Stage related metabolic profile of synovial fluid in patients with acute flares of knee osteoarthritis
Background and aim. Osteoarthritis (OA) is the most common joint condition and the leading cause of pain and disability in elderly patients. Currently, there is no biomarker available for the early diagnosis of OA, and limited data is available regarding the molecular basis of progression for OA. For this reason, this study aimed to identify the metabolomic profile of early and late OA using high-performance liquid chromatography coupled with untargeted mass spectrometry (LC-MS).
Methods. 31 patients with knee OA and joint effusion were enrolled. Based on Kellgren/Laurence scale, 12 patients were classified as early OA (eOA) and 19 as late OA (lOA). The synovial fluid (SF) was collected and characterized by untargeted LC-MS. Only the metabolites identified in more than 25% of each group were kept for further analysis.

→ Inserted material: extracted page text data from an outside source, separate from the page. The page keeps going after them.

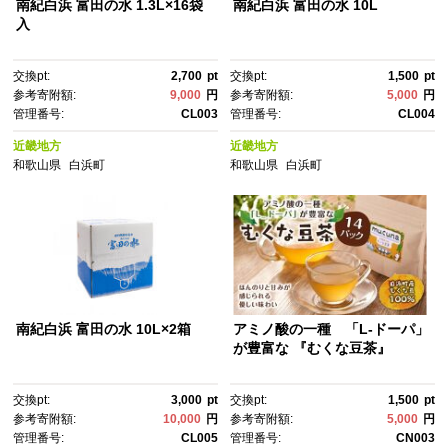
南紀白浜 富田の水 1.3L×16袋
南紀白浜 富田の水 10L
入
交換pt:
2,700
pt
交換pt:
1,500
pt
参考寄附額:
9,000
円
参考寄附額:
5,000
円
管理番号:
CL003
管理番号:
CL004
近畿地方
近畿地方
和歌山県
白浜町
和歌山県
白浜町
南紀白浜 富田の水 10L×2箱
アミノ酸の一種 「L-ドーパ」
が豊富な 『むくな豆茶』
交換pt:
3,000
pt
交換pt:
1,500
pt
参考寄附額:
10,000
円
参考寄附額:
5,000
円
管理番号:
CL005
管理番号:
CN003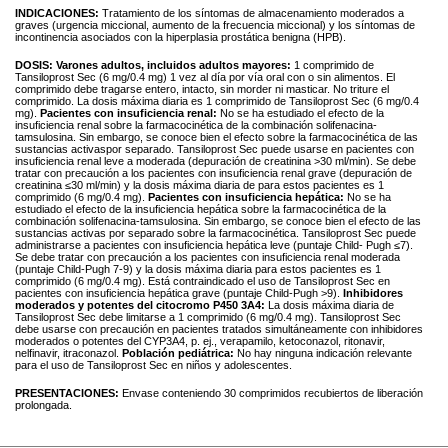
INDICACIONES:
Tratamiento de los síntomas de almacenamiento moderados a
graves (urgencia miccional, aumento de la frecuencia miccional) y los síntomas de
incontinencia asociados con la hiperplasia prostática benigna (HPB).
DOSIS:
Varones adultos, incluidos adultos mayores:
1 comprimido de
Tansiloprost Sec (6 mg/0.4 mg) 1 vez al día por vía oral con o sin alimentos. El
comprimido debe tragarse entero, intacto, sin morder ni masticar. No triture el
comprimido. La dosis máxima diaria es 1 comprimido de Tansiloprost Sec (6 mg/0.4
mg).
Pacientes con insuficiencia renal:
No se ha estudiado el efecto de la
insuficiencia renal sobre la farmacocinética de la combinación solifenacina-
tamsulosina. Sin embargo, se conoce bien el efecto sobre la farmacocinética de las
sustancias activaspor separado. Tansiloprost Sec puede usarse en pacientes con
insuficiencia renal leve a moderada (depuración de creatinina >30 ml/min). Se debe
tratar con precaución a los pacientes con insuficiencia renal grave (depuración de
creatinina ≤30 ml/min) y la dosis máxima diaria de para estos pacientes es 1
comprimido (6 mg/0.4 mg).
Pacientes con insuficiencia hepática:
No se ha
estudiado el efecto de la insuficiencia hepática sobre la farmacocinética de la
combinación solifenacina-tamsulosina. Sin embargo, se conoce bien el efecto de las
sustancias activas por separado sobre la farmacocinética. Tansiloprost Sec puede
administrarse a pacientes con insuficiencia hepática leve (puntaje Child- Pugh ≤7).
Se debe tratar con precaución a los pacientes con insuficiencia renal moderada
(puntaje Child-Pugh 7-9) y la dosis máxima diaria para estos pacientes es 1
comprimido (6 mg/0.4 mg). Está contraindicado el uso de Tansiloprost Sec en
pacientes con insuficiencia hepática grave (puntaje Child-Pugh >9).
Inhibidores
moderados y potentes del citocromo P450 3A4:
La dosis máxima diaria de
Tansiloprost Sec debe limitarse a 1 comprimido (6 mg/0.4 mg). Tansiloprost Sec
debe usarse con precaución en pacientes tratados simultáneamente con inhibidores
moderados o potentes del CYP3A4, p. ej., verapamilo, ketoconazol, ritonavir,
nelfinavir, itraconazol.
Población pediátrica:
No hay ninguna indicación relevante
para el uso de Tansiloprost Sec en niños y adolescentes.
PRESENTACIONES:
Envase conteniendo 30 comprimidos recubiertos de liberación
prolongada.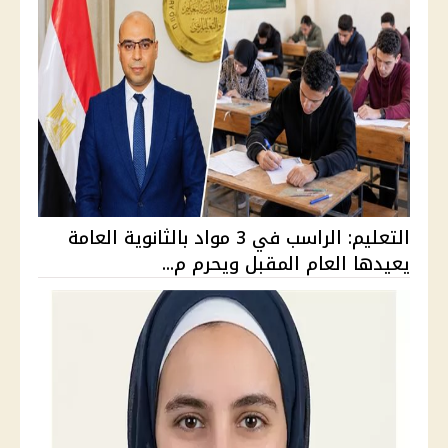
التعليم: الراسب في 3 مواد بالثانوية العامة
يعيدها العام المقبل ويحرم م...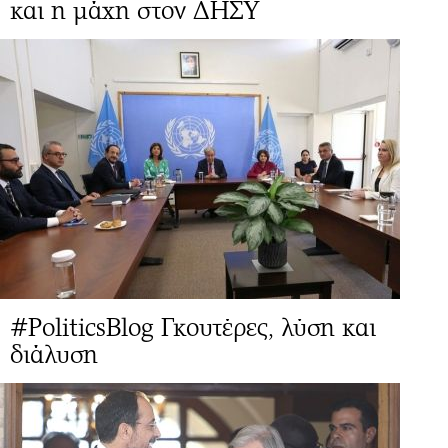
και η μάχη στον ΔΗΣΥ
#PoliticsBlog Γκουτέρες, λύση και
διάλυση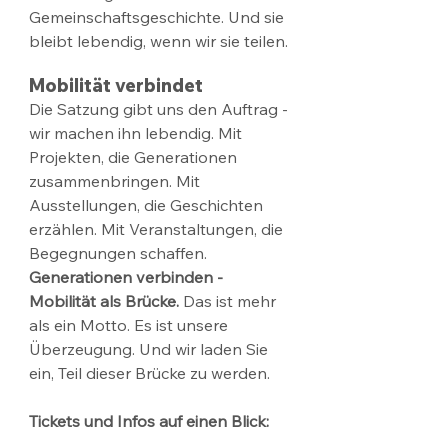
Gemeinschaftsgeschichte. Und sie 
bleibt lebendig, wenn wir sie teilen.
Mobilität verbindet
Die Satzung gibt uns den Auftrag - 
wir machen ihn lebendig. Mit 
Projekten, die Generationen 
zusammenbringen. Mit 
Ausstellungen, die Geschichten 
erzählen. Mit Veranstaltungen, die 
Begegnungen schaffen.
Generationen verbinden - 
Mobilität als Brücke. 
Das ist mehr 
als ein Motto. Es ist unsere 
Überzeugung. Und wir laden Sie 
ein, Teil dieser Brücke zu werden.
Tickets und Infos auf einen Blick: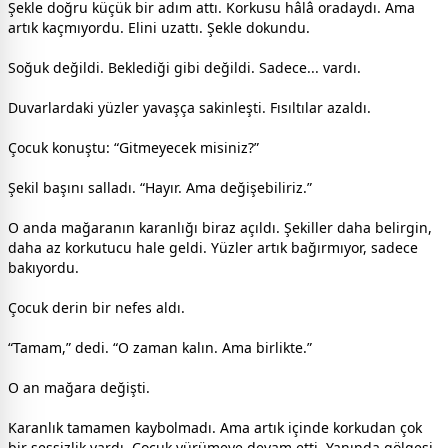
Şekle doğru küçük bir adım attı. Korkusu hâlâ oradaydı. Ama
artık kaçmıyordu. Elini uzattı. Şekle dokundu.
Soğuk değildi. Beklediği gibi değildi. Sadece... vardı.
Duvarlardaki yüzler yavaşça sakinleşti. Fısıltılar azaldı.
Çocuk konuştu: “Gitmeyecek misiniz?”
Şekil başını salladı. “Hayır. Ama değişebiliriz.”
O anda mağaranın karanlığı biraz açıldı. Şekiller daha belirgin,
daha az korkutucu hale geldi. Yüzler artık bağırmıyor, sadece
bakıyordu.
Çocuk derin bir nefes aldı.
“Tamam,” dedi. “O zaman kalın. Ama birlikte.”
O an mağara değişti.
Karanlık tamamen kaybolmadı. Ama artık içinde korkudan çok
bir sessizlik vardı. Çocuk yürümeye devam etti. Yanında gölgesi,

Principal component analysis (PCA) enabled the unsupervised clustering of the eOA and lOA groups. Further, for classification, the best three principal components (PCs) were used as input for two machine learning algorithms (random forest and naïve Bayes), which were trained to discriminate between the eOA and lOA groups.
Results. 43 metabolites were identified in both eOA and lOA, but after selecting the metabolites present in at least 25% of the patients in each group, the metabolomics analysis yielded a panel of only nine metabolites: four metabolites related to phospholipids (phosphatidylcholine 20:0/18:2 and 18:0/20:2, sphingomyelin, and ceramide), three metabolites belonging to purine metabolites (inosine 5'-phosphate, adenosine thiamine diphosphate, and diadenosine 5',5'-diphosphate), one metabolite was a gonadal steroid hormone (estrone 3-sulfate), and one metabolite represented by heme, with all but ceramide (d18:1/20:0) being enriched in the lOA group. By using as features the best three PCs (PC2, PC8 and PC9), random forest and naïve Bayes machine learning algorithms yielded a classification accuracy of 0.81 and 0.78, respectively.
Conclusion. Our LC-MS analysis of SF from patients with eOA and lOA indicates stage-dependent differences, lOA being associated with a perturbed metabolome of phospholipids, purine metabolites, gonadal steroid hormones (estrone 3-sulfate) and a heme molecule. Specific questions need to be answered regarding the biosynthesis and function of these metabolites in osteoarthritic joints, with the aim of developing new relevant biomarkers and therapeutic strategies.